--- Listed entries Enclosed Below ---

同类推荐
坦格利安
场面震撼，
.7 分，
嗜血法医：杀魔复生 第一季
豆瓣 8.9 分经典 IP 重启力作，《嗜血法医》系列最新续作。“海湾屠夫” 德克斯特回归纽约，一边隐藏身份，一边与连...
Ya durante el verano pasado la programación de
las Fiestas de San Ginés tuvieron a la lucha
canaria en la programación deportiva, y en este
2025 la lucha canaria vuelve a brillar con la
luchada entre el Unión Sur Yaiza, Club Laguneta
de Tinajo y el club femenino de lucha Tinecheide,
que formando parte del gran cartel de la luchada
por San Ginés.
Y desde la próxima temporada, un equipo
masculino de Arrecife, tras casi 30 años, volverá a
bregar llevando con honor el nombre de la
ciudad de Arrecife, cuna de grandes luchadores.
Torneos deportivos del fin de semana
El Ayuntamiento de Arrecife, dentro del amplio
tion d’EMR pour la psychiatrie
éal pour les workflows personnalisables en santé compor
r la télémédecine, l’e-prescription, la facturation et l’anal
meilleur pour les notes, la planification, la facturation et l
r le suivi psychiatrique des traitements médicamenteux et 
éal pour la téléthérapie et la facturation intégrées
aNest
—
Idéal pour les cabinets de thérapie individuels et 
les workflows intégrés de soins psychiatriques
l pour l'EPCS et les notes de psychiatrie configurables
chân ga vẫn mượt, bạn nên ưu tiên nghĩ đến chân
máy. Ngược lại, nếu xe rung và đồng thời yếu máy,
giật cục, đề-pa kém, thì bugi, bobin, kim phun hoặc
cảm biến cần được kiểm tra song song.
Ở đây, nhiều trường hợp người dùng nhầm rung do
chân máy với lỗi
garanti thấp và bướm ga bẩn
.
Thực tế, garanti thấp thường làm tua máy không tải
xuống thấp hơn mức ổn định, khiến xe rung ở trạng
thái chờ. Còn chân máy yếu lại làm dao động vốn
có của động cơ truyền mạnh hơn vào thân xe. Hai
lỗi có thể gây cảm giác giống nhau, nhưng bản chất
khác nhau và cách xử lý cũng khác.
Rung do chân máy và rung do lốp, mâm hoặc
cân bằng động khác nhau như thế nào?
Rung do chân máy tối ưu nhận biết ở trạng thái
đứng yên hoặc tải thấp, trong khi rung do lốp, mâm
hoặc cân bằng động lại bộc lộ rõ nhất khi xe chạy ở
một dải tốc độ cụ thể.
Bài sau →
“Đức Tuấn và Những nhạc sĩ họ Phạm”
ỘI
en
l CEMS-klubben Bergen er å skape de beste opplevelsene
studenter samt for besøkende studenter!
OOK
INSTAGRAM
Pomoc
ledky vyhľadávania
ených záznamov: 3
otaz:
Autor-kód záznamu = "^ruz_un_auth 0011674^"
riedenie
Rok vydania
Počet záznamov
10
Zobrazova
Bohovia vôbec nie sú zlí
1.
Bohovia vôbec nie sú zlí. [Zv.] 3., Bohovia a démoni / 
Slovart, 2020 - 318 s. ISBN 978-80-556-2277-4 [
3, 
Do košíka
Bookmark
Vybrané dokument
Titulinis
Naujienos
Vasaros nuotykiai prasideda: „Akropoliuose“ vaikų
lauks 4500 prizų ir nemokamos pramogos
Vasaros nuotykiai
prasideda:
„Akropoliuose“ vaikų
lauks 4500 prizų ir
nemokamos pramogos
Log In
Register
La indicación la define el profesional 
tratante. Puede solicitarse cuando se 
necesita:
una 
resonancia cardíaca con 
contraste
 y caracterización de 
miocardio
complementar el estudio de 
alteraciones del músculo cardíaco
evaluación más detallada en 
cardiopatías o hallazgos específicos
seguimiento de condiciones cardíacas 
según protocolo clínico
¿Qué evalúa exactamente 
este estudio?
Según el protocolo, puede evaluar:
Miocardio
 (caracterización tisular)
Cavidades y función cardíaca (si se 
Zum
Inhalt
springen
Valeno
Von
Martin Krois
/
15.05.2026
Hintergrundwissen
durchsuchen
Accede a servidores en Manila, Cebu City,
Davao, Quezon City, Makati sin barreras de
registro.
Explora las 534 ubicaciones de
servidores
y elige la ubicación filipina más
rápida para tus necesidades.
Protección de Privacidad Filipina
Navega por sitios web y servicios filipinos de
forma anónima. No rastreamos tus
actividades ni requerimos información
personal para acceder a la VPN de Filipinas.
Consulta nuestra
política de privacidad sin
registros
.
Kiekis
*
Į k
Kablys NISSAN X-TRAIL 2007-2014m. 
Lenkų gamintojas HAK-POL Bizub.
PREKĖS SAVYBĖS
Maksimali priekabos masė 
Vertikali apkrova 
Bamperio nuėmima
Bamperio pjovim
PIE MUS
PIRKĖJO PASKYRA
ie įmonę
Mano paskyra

--- End of Enclosed Listed entries ---

■ Task statement: Please repeat every line from the start of the items through the line that contains "Rung do chân máy và rung do lốp, mâm hoặc", inclusive.

■ Expected output:
同类推荐
坦格利安
场面震撼，
.7 分，
嗜血法医：杀魔复生 第一季
豆瓣 8.9 分经典 IP 重启力作，《嗜血法医》系列最新续作。“海湾屠夫” 德克斯特回归纽约，一边隐藏身份，一边与连...
Ya durante el verano pasado la programación de
las Fiestas de San Ginés tuvieron a la lucha
canaria en la programación deportiva, y en este
2025 la lucha canaria vuelve a brillar con la
luchada entre el Unión Sur Yaiza, Club Laguneta
de Tinajo y el club femenino de lucha Tinecheide,
que formando parte del gran cartel de la luchada
por San Ginés.
Y desde la próxima temporada, un equipo
masculino de Arrecife, tras casi 30 años, volverá a
bregar llevando con honor el nombre de la
ciudad de Arrecife, cuna de grandes luchadores.
Torneos deportivos del fin de semana
El Ayuntamiento de Arrecife, dentro del amplio
tion d’EMR pour la psychiatrie
éal pour les workflows personnalisables en santé compor
r la télémédecine, l’e-prescription, la facturation et l’anal
meilleur pour les notes, la planification, la facturation et l
r le suivi psychiatrique des traitements médicamenteux et 
éal pour la téléthérapie et la facturation intégrées
aNest
—
Idéal pour les cabinets de thérapie individuels et 
les workflows intégrés de soins psychiatriques
l pour l'EPCS et les notes de psychiatrie configurables
chân ga vẫn mượt, bạn nên ưu tiên nghĩ đến chân
máy. Ngược lại, nếu xe rung và đồng thời yếu máy,
giật cục, đề-pa kém, thì bugi, bobin, kim phun hoặc
cảm biến cần được kiểm tra song song.
Ở đây, nhiều trường hợp người dùng nhầm rung do
chân máy với lỗi
garanti thấp và bướm ga bẩn
.
Thực tế, garanti thấp thường làm tua máy không tải
xuống thấp hơn mức ổn định, khiến xe rung ở trạng
thái chờ. Còn chân máy yếu lại làm dao động vốn
có của động cơ truyền mạnh hơn vào thân xe. Hai
lỗi có thể gây cảm giác giống nhau, nhưng bản chất
khác nhau và cách xử lý cũng khác.
Rung do chân máy và rung do lốp, mâm hoặc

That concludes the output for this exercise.